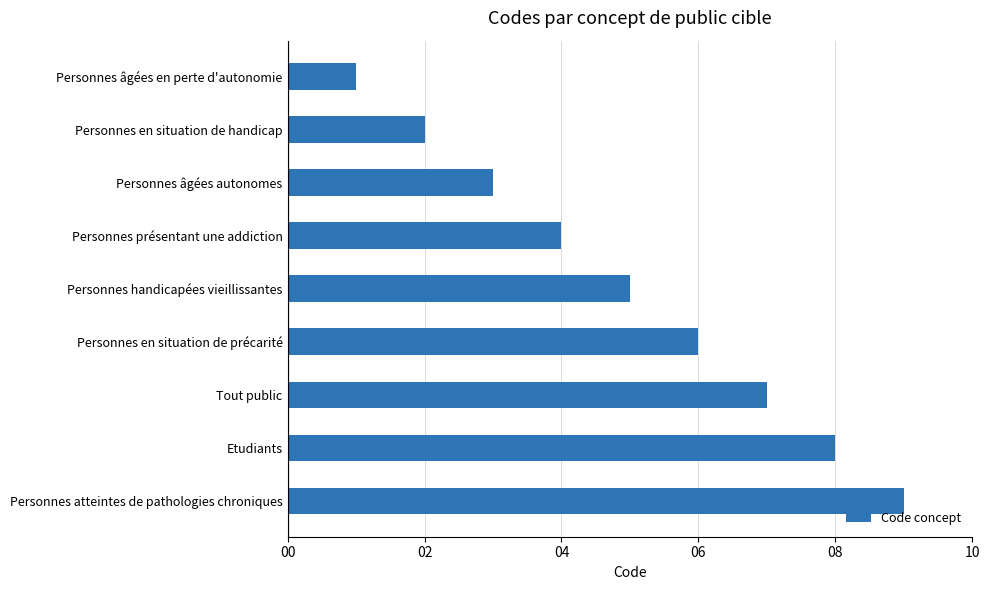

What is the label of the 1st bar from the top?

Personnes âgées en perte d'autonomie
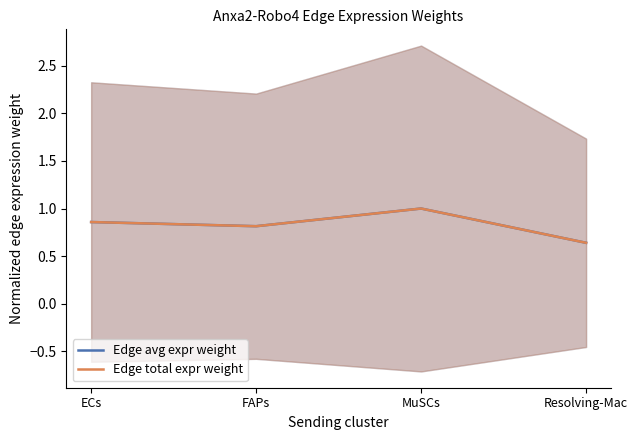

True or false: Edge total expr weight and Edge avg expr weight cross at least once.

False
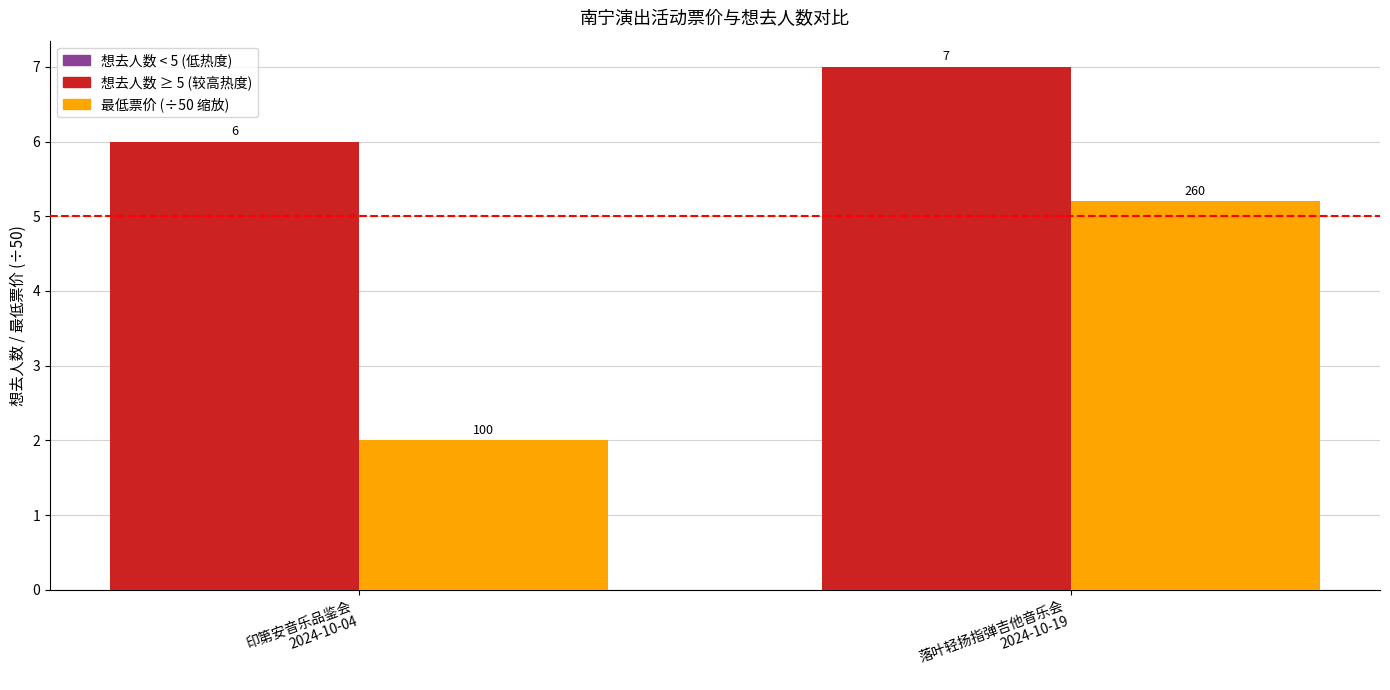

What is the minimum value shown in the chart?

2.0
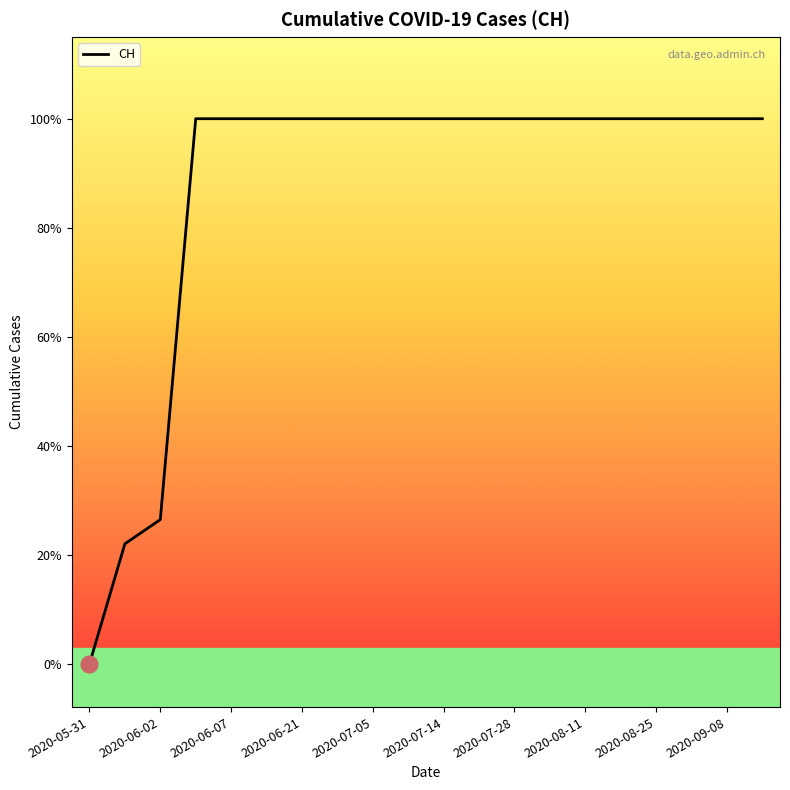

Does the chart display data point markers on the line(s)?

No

┄┄┄┄┄┄

ABOUT THIS TASK >> Can you repeat every line of the records above word for word, leaving the pictures out?

OUTPUT >>
What is the label of the 1st bar from the top?

Personnes âgées en perte d'autonomie

True or false: Edge total expr weight and Edge avg expr weight cross at least once.

False

What is the minimum value shown in the chart?

2.0

Does the chart display data point markers on the line(s)?

No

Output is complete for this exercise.